● **WORK INSTRUCTION**
Below are the records; retype them exactly and omit each picture.

[Pixel coordinate tracking data]
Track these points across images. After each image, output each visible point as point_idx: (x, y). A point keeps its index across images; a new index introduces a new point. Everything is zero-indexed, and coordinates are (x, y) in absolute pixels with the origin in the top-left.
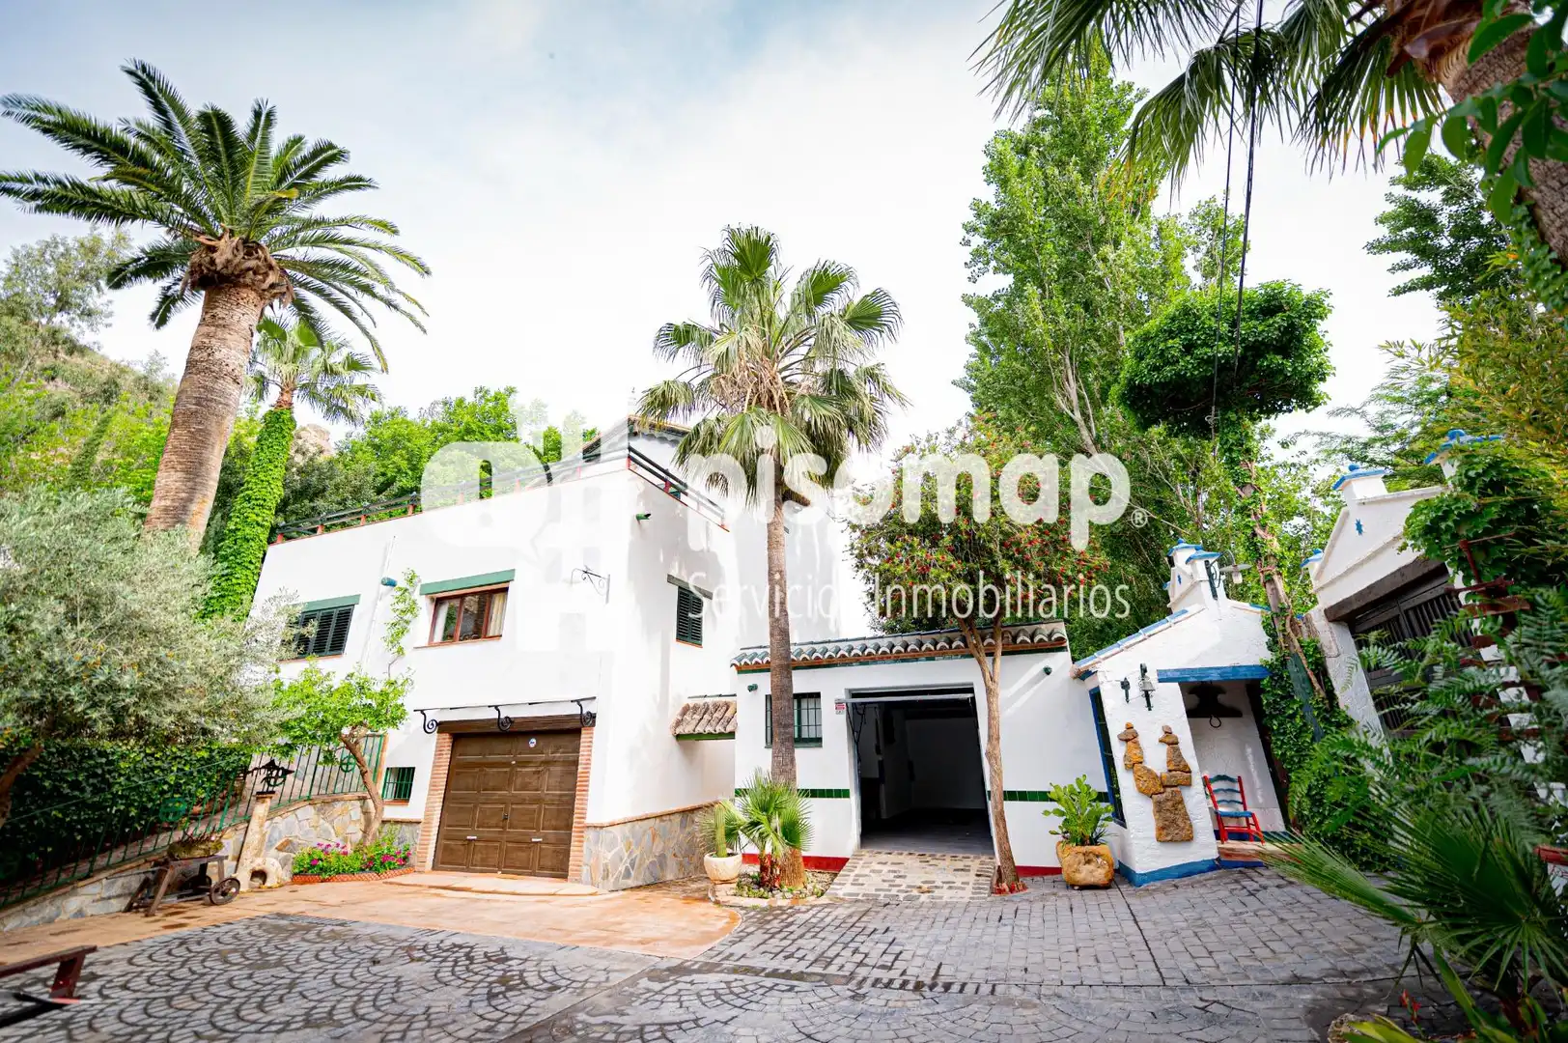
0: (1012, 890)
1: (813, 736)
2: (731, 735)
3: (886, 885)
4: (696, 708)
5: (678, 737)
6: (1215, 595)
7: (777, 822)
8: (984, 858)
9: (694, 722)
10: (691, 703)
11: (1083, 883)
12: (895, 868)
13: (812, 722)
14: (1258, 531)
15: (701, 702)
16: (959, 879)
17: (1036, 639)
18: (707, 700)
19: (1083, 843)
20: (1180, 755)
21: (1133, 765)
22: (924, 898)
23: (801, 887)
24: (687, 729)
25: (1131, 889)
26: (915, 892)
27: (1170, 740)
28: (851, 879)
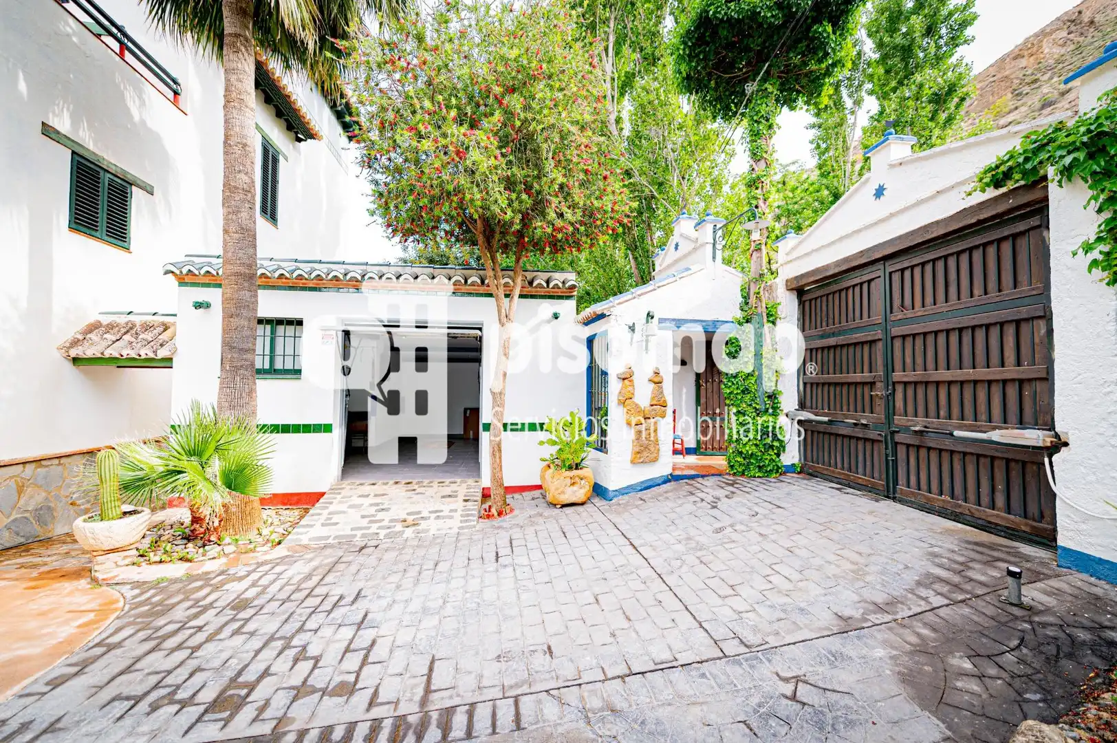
0: (500, 514)
1: (289, 366)
2: (167, 363)
3: (365, 522)
4: (110, 327)
5: (76, 360)
6: (714, 258)
7: (216, 467)
8: (471, 482)
9: (105, 344)
10: (106, 320)
11: (566, 502)
12: (378, 500)
13: (289, 351)
14: (761, 203)
15: (122, 320)
16: (446, 507)
17: (551, 285)
18: (131, 317)
19: (570, 468)
20: (662, 393)
21: (625, 401)
22: (409, 532)
23: (253, 535)
24: (89, 351)
25: (604, 502)
26: (399, 527)
27: (657, 381)
28: (322, 519)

● **EXERCISE SOLUTION**
Track these points across images. After each image, output each visible point as point_idx: (x, y). A point keeps its index across images; a new index introduces a new point. Everything is zero-indexed, and coordinates are (x, y) in absolute pixels with the origin in the top-left.
0: (1012, 890)
1: (813, 736)
2: (731, 735)
3: (886, 885)
4: (696, 708)
5: (678, 737)
6: (1215, 595)
7: (777, 822)
8: (984, 858)
9: (694, 722)
10: (691, 703)
11: (1083, 883)
12: (895, 868)
13: (812, 722)
14: (1258, 531)
15: (701, 702)
16: (959, 879)
17: (1036, 639)
18: (707, 700)
19: (1083, 843)
20: (1180, 755)
21: (1133, 765)
22: (924, 898)
23: (801, 887)
24: (687, 729)
25: (1131, 889)
26: (915, 892)
27: (1170, 740)
28: (851, 879)
0: (500, 514)
1: (289, 366)
2: (167, 363)
3: (365, 522)
4: (110, 327)
5: (76, 360)
6: (714, 258)
7: (216, 467)
8: (471, 482)
9: (105, 344)
10: (106, 320)
11: (566, 502)
12: (378, 500)
13: (289, 351)
14: (761, 203)
15: (122, 320)
16: (446, 507)
17: (551, 285)
18: (131, 317)
19: (570, 468)
20: (662, 393)
21: (625, 401)
22: (409, 532)
23: (253, 535)
24: (89, 351)
25: (604, 502)
26: (399, 527)
27: (657, 381)
28: (322, 519)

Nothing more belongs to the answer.